[Stored data entries]
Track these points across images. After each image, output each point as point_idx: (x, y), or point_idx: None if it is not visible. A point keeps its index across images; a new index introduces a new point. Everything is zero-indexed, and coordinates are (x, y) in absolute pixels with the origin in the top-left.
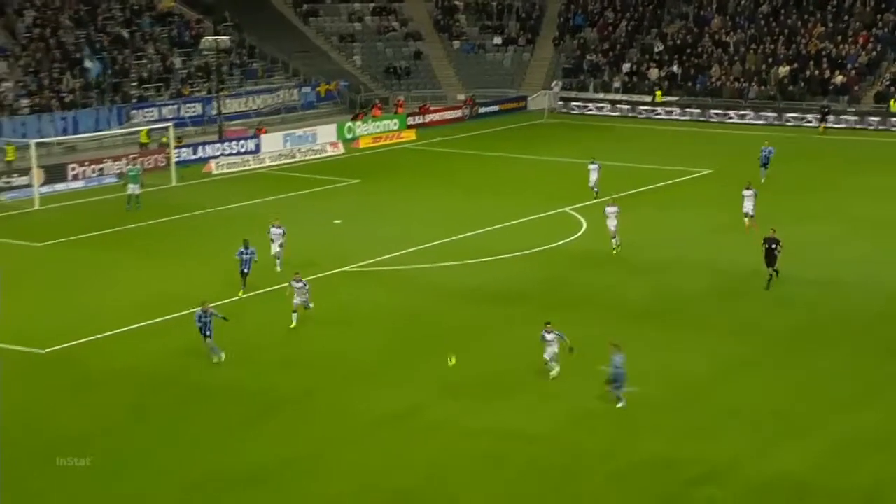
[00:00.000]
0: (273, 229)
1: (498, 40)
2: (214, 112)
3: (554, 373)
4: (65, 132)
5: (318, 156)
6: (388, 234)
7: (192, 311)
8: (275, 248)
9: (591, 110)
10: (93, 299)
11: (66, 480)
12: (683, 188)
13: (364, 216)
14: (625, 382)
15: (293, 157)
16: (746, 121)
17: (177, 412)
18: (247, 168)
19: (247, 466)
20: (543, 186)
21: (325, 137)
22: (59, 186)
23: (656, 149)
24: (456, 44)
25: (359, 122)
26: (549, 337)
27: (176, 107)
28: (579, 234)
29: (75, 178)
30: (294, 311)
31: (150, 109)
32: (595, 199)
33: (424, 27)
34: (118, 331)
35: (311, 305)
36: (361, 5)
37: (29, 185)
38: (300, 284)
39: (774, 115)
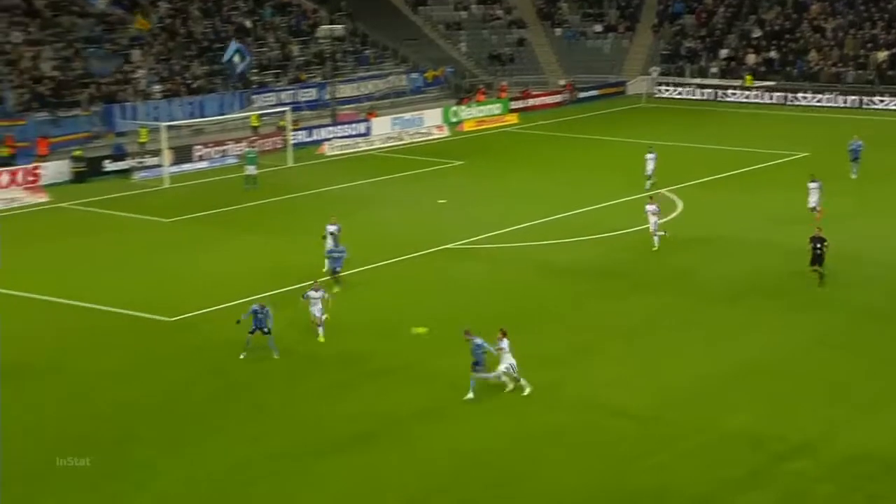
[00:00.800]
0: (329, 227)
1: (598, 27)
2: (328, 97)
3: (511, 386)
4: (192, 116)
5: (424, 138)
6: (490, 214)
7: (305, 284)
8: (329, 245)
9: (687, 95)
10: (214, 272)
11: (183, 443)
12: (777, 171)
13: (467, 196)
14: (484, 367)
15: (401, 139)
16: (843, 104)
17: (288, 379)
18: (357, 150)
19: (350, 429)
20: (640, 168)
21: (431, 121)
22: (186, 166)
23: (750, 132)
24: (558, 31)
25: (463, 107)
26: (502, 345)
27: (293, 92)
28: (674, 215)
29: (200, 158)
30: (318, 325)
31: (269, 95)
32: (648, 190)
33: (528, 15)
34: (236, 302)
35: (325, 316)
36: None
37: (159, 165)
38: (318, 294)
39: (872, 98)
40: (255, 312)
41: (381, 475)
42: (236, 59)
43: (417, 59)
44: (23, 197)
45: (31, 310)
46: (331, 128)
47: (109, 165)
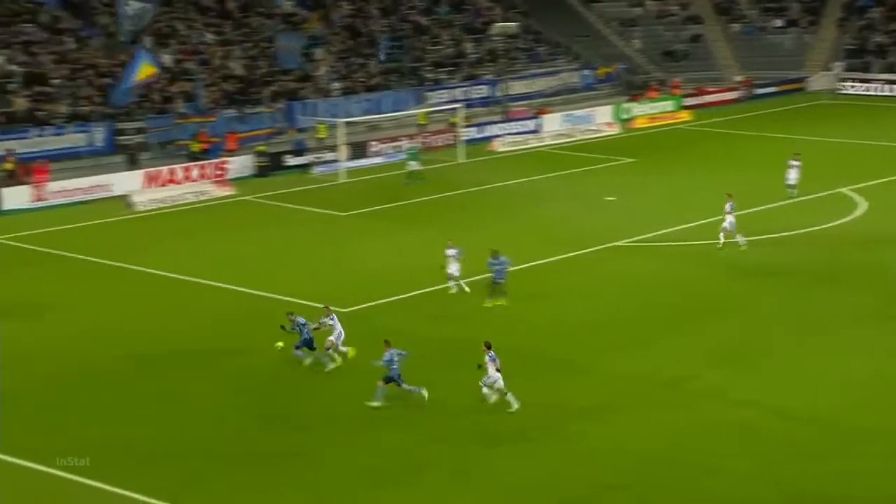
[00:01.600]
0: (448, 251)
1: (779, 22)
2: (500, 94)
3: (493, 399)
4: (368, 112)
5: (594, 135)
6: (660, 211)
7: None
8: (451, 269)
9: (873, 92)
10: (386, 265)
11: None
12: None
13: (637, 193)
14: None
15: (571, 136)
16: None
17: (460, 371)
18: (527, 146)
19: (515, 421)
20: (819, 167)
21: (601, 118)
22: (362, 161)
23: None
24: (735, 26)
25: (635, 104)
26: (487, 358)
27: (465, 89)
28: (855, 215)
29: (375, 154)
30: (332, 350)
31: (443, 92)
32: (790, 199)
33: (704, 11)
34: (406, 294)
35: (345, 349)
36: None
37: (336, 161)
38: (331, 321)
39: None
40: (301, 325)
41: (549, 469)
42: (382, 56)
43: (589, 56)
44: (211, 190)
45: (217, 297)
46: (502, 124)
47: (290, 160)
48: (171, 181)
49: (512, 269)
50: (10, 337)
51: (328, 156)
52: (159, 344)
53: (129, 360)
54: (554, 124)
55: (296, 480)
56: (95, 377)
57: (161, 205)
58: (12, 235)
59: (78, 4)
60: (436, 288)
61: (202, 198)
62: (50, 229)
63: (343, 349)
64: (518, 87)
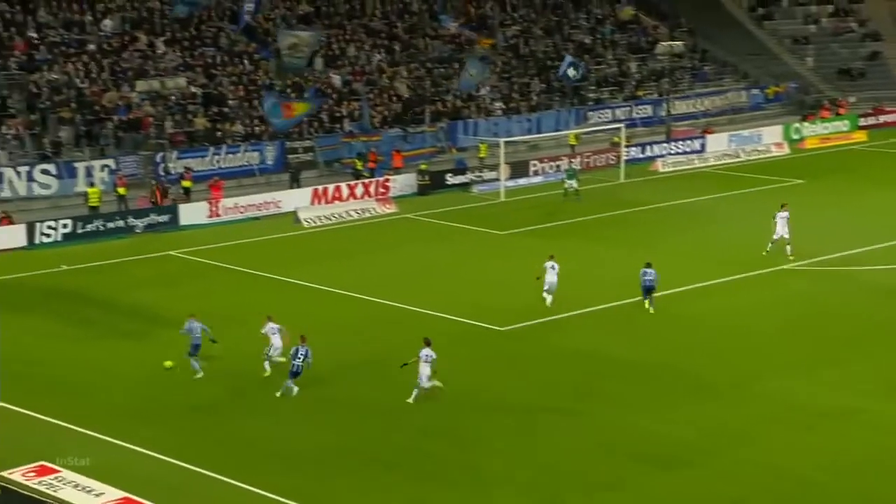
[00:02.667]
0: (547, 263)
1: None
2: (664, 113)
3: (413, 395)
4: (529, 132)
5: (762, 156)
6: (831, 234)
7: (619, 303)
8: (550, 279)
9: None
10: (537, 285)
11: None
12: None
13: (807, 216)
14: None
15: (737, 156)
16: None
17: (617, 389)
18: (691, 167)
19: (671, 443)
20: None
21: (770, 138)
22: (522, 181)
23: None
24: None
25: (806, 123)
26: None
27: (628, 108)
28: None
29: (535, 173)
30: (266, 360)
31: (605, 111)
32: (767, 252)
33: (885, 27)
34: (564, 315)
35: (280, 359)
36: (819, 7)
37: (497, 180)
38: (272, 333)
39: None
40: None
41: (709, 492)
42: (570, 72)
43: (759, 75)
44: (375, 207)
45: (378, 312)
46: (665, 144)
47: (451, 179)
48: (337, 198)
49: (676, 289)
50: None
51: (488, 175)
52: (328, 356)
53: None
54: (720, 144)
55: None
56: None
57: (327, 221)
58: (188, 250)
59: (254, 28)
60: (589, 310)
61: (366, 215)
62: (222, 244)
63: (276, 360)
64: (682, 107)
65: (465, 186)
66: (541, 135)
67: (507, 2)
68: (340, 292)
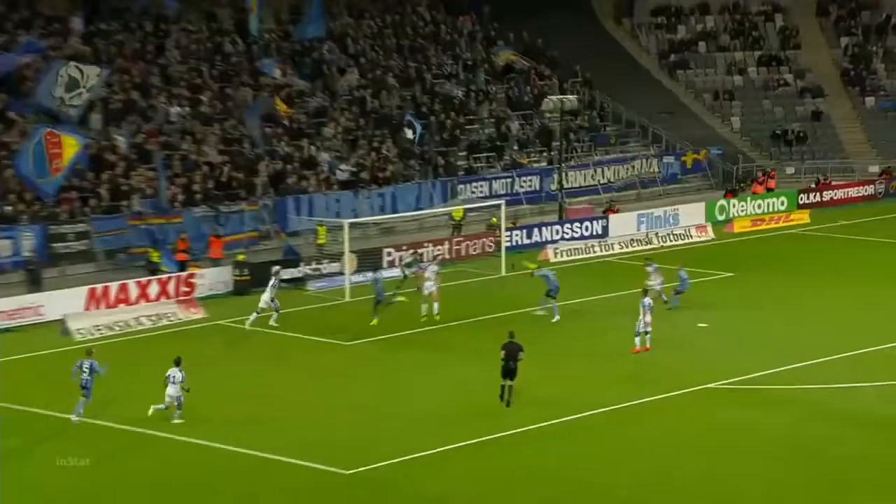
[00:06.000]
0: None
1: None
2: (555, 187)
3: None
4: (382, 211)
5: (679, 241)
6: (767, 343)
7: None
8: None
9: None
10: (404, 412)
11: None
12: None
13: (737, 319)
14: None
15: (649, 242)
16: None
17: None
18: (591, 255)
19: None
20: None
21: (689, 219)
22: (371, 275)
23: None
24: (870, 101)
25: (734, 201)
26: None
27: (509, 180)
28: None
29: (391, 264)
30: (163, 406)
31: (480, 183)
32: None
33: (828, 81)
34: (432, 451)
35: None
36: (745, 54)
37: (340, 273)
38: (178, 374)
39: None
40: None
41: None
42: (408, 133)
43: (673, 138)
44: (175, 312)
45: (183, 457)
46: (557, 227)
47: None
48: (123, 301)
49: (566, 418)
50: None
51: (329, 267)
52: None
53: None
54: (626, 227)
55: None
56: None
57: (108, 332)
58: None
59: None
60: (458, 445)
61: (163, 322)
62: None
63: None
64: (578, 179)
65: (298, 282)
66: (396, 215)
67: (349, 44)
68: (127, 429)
---
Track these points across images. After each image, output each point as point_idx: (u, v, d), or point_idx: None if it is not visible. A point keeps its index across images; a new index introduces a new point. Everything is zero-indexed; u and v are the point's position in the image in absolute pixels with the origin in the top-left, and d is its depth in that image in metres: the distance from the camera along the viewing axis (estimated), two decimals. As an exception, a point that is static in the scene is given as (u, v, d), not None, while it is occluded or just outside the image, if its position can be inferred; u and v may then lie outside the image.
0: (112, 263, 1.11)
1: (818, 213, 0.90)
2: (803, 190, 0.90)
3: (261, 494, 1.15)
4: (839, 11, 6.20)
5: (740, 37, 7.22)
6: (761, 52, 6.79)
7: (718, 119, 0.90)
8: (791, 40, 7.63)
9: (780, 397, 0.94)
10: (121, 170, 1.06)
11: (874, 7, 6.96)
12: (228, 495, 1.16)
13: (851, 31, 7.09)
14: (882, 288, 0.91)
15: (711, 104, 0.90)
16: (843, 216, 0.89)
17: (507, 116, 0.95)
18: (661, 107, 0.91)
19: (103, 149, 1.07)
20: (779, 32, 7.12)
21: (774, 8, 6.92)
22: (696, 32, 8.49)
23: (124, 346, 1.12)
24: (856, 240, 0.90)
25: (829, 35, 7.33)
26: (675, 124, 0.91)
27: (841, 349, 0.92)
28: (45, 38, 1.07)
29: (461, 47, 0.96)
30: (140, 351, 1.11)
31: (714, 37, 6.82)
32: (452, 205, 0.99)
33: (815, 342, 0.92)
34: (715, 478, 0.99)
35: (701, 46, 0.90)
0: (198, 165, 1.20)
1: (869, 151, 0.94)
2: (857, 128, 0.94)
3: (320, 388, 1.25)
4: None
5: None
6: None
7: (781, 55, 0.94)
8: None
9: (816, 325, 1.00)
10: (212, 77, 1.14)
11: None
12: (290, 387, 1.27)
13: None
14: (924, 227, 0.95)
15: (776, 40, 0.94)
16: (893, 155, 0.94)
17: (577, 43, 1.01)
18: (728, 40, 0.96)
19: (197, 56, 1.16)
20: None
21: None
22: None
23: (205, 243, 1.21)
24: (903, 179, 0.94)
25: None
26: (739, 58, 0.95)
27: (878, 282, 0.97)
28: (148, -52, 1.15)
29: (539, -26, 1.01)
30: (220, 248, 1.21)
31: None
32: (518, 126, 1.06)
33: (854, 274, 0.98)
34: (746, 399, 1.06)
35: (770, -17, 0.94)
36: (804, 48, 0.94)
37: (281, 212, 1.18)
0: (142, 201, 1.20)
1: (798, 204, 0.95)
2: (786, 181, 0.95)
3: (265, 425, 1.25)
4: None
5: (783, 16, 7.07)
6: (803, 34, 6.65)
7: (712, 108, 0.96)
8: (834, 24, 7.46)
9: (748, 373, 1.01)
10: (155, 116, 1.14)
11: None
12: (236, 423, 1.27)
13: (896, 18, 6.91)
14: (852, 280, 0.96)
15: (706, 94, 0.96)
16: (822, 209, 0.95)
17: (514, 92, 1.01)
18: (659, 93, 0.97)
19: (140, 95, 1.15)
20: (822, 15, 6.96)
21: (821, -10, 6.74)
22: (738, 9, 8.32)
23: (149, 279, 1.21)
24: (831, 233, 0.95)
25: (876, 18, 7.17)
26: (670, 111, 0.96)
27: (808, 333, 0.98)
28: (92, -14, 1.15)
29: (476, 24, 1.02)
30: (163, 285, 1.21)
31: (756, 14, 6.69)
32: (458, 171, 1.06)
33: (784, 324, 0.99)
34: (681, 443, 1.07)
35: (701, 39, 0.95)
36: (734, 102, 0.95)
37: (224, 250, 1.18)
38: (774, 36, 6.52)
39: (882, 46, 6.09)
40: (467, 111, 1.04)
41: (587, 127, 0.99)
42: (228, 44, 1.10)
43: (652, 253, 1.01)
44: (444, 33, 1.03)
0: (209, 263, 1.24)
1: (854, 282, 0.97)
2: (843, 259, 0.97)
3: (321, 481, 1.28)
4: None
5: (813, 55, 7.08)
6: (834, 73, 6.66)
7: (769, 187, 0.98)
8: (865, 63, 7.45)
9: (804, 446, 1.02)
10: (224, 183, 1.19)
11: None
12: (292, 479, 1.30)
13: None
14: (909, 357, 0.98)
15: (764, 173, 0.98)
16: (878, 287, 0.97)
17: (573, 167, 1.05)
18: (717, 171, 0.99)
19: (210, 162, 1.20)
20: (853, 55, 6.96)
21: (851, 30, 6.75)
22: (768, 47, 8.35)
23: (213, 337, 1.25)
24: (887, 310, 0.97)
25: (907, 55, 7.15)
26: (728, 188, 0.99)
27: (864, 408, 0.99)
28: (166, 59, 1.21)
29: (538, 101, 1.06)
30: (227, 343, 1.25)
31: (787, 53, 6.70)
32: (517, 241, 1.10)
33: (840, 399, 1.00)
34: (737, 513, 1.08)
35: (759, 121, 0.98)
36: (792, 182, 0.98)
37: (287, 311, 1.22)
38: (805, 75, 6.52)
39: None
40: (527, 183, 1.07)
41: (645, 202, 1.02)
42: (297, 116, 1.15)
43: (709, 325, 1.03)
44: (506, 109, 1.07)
...
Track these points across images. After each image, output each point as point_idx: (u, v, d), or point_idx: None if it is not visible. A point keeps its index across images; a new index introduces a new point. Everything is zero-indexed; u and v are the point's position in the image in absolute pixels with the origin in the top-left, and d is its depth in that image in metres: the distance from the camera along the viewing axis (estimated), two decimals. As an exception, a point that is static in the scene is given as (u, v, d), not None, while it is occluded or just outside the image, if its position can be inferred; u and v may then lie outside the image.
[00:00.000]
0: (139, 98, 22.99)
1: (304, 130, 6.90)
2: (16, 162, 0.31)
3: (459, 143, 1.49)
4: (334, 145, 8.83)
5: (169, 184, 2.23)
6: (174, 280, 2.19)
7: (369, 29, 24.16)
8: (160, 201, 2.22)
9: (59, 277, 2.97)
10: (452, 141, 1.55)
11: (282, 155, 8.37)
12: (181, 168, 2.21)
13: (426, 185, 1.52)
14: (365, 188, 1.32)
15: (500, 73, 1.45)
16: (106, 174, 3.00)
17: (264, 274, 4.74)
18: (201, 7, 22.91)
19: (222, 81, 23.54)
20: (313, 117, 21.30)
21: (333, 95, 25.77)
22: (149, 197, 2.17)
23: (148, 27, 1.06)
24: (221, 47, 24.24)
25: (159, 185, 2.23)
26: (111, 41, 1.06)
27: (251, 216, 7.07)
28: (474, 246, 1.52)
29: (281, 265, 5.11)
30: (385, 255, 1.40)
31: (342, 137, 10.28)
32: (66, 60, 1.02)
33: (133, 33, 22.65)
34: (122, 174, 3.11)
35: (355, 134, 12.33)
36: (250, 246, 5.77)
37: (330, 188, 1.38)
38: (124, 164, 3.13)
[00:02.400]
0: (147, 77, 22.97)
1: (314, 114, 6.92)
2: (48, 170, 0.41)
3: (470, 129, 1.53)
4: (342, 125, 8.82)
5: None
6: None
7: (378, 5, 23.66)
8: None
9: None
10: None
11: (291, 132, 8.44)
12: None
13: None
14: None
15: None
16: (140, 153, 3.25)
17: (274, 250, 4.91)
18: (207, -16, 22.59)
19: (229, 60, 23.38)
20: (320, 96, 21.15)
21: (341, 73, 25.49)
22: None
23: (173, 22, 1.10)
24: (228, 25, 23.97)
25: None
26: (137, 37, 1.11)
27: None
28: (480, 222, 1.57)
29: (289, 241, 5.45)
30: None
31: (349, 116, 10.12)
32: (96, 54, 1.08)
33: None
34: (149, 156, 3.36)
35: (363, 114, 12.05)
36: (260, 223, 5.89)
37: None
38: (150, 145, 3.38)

What is required:
The answer should consist only of the lines above from the one with "in the top-left." through the one with "39: (774, 115)", repeated exactly, with no pictures among them.

Completed exercise:
Track these points across images. After each image, output each point as point_idx: (x, y), or point_idx: None if it is not visible. A point keeps its index across images; a new index introduces a new point. Everything is zero-indexed, and coordinates are (x, y) in absolute pixels with the origin in the top-left.
[00:00.000]
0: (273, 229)
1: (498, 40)
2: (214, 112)
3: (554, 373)
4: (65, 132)
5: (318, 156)
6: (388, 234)
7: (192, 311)
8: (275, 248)
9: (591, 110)
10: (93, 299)
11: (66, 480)
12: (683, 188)
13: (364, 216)
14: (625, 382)
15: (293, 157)
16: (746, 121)
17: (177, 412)
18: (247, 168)
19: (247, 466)
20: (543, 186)
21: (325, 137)
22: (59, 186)
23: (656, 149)
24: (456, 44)
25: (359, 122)
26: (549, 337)
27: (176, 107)
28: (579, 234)
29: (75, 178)
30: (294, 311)
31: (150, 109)
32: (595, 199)
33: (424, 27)
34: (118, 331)
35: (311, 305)
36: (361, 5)
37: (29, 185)
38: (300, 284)
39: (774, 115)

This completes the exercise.